_Assigned task_: Pick out every line of the entries below where "benta" occurs, and copy those lines.

[Stored data entries]
_ _ _ _ _

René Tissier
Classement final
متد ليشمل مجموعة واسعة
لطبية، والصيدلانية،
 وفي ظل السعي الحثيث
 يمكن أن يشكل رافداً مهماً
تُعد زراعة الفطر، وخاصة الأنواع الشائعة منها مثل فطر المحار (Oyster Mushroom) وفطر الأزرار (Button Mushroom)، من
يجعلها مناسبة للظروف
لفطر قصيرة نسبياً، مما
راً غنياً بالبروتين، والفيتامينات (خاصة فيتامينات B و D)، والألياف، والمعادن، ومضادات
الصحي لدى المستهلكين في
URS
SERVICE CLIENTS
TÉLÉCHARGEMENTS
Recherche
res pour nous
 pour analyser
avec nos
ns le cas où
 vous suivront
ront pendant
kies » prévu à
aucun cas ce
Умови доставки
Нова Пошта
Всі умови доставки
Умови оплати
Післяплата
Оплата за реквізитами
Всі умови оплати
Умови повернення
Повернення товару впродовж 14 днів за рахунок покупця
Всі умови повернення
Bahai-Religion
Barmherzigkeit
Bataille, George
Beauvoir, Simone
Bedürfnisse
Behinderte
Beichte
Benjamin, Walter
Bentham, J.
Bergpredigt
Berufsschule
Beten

_ _ _ _ _

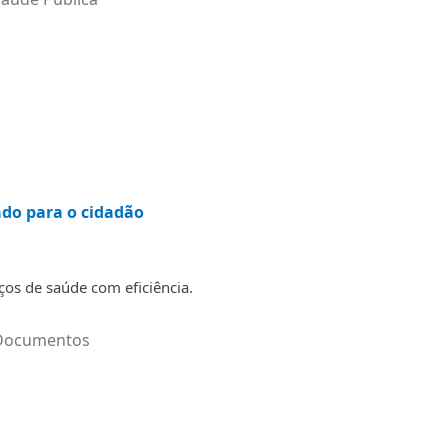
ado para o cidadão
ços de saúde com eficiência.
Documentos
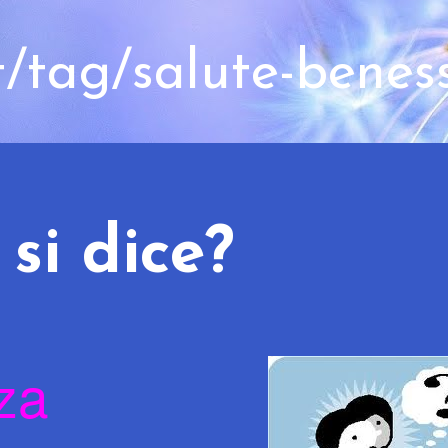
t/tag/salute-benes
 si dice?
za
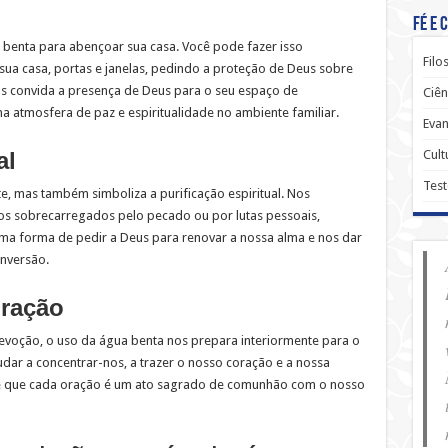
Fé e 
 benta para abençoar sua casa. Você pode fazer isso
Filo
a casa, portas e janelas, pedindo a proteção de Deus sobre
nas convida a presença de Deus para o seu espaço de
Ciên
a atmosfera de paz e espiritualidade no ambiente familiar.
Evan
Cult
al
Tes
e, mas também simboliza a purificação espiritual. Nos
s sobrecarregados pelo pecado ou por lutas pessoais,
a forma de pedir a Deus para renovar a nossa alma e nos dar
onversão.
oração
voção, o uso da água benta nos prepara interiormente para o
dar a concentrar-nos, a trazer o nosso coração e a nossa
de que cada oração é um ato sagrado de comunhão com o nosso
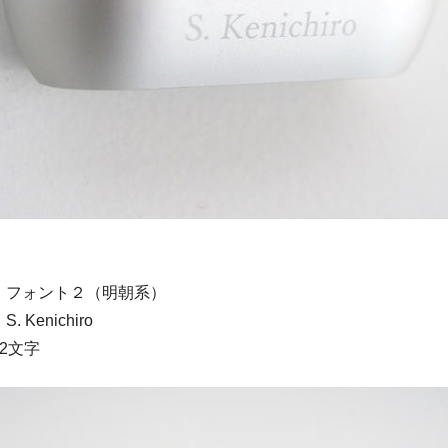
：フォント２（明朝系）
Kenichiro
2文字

_ _ _ _ _

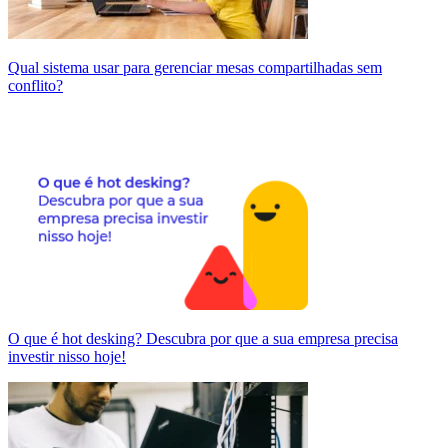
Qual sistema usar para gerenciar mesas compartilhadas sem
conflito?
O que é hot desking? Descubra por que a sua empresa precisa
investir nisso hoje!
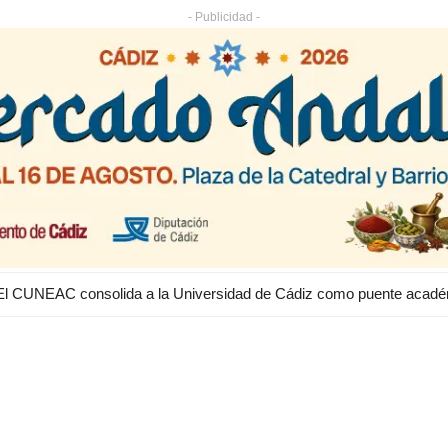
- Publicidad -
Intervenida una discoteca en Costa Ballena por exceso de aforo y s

_ _ _ _ _

_Solution to this problem_:
 benta para abençoar sua casa. Você pode fazer isso
voção, o uso da água benta nos prepara interiormente para o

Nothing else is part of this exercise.